There is an intriguing opening to Gary L. Kreigh’s thriller SILENCE THE PAST. William Davisly is waiting for a truck to come to collect and return a recently purchased antique bureau. In a hidden compartment in the desk he has discovered a letter which reveals a secret from his past. With the desk collected, Davisly retrieves a snub-nosed Colt .38 from the night stand. The scene shifts to the removal men in their van on the driveway discussing how odd Davisly’s behavior had been. A shot is heard from within the house. Davisly is dead. A presumed suicide. But what drove him to it and was it really a suicide at all?
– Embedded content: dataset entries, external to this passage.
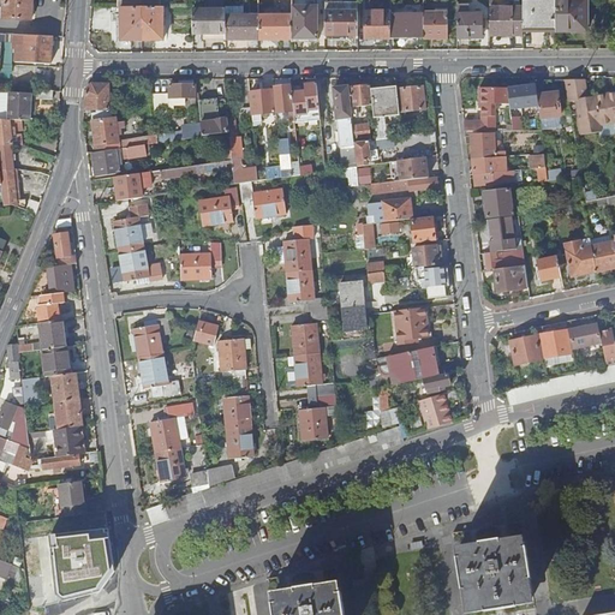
[(3,0),(1,18),(30,21),(31,0),(33,0),(31,0),(3,0)]
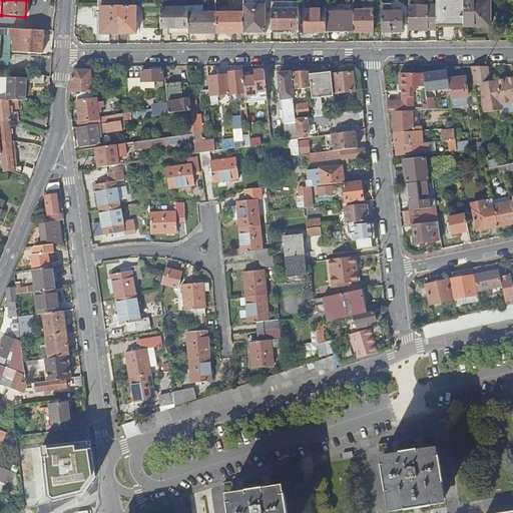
[(242,0),(243,11),(243,32),(266,32),(265,0),(242,0)]
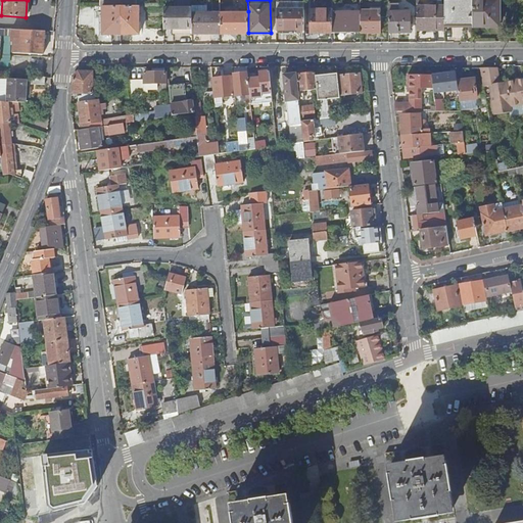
[(443,0),(444,6),(444,24),(461,24),(461,27),(472,27),(472,0),(443,0)]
SILENCE THE PAST is a literary thriller centered around a local charity and its connected high end antique gallery where clients, known as proprietors, consign various items. Forensic accountant and lecturer Callan Morrow is drawn into investigating potential fraud and embezzlement at the charity, alerted by one of the students on the Intro To Fraud class he teaches at the local college. Davisly was on the board at the charity and a rumor suggests he was somehow connected to a series of decades old unsolved murders. With Morrow on the case and the owner of the gallery attempting to discover how and why she has been targeted by persons unknown, a story of blackmail and hidden family history is slowly revealed. Though the use of antique armoires as a practical method of delivering blackmail notes may seem a stretch, SILENCE THE PAST uses it as a device which cleverly connects the physical remnants of history with the abstraction of carefully edited past lives.
Kreigh is very good at conjuring a world of small town gossip and his characters are well drawn and entirely convincing in the way that they talk and interact. Sometimes the dialogue sequences are rather too long and, though undoubtedly realistic, the character’s meandering conversations take a while to get to the point and move the story forward. Contrasting this with the lean and dramatic opening told almost entirely through Davisly’s interior monologue and it’s a disappointment that a lot of the drama and detection is dulled by this unnecessarily extended chit-chat. That said, when the novel eventually kicks into gear there are plenty of surprises, particularly in the uncovering of a family’s links to the Ku Klux Klan.
Gary L. Kreigh’s SILENCE THE PAST is an enjoyable literary thriller that blends fraud, murder and hidden family histories that manages to capture a convincing world of small town intrigue where darkness is never too far from the surface.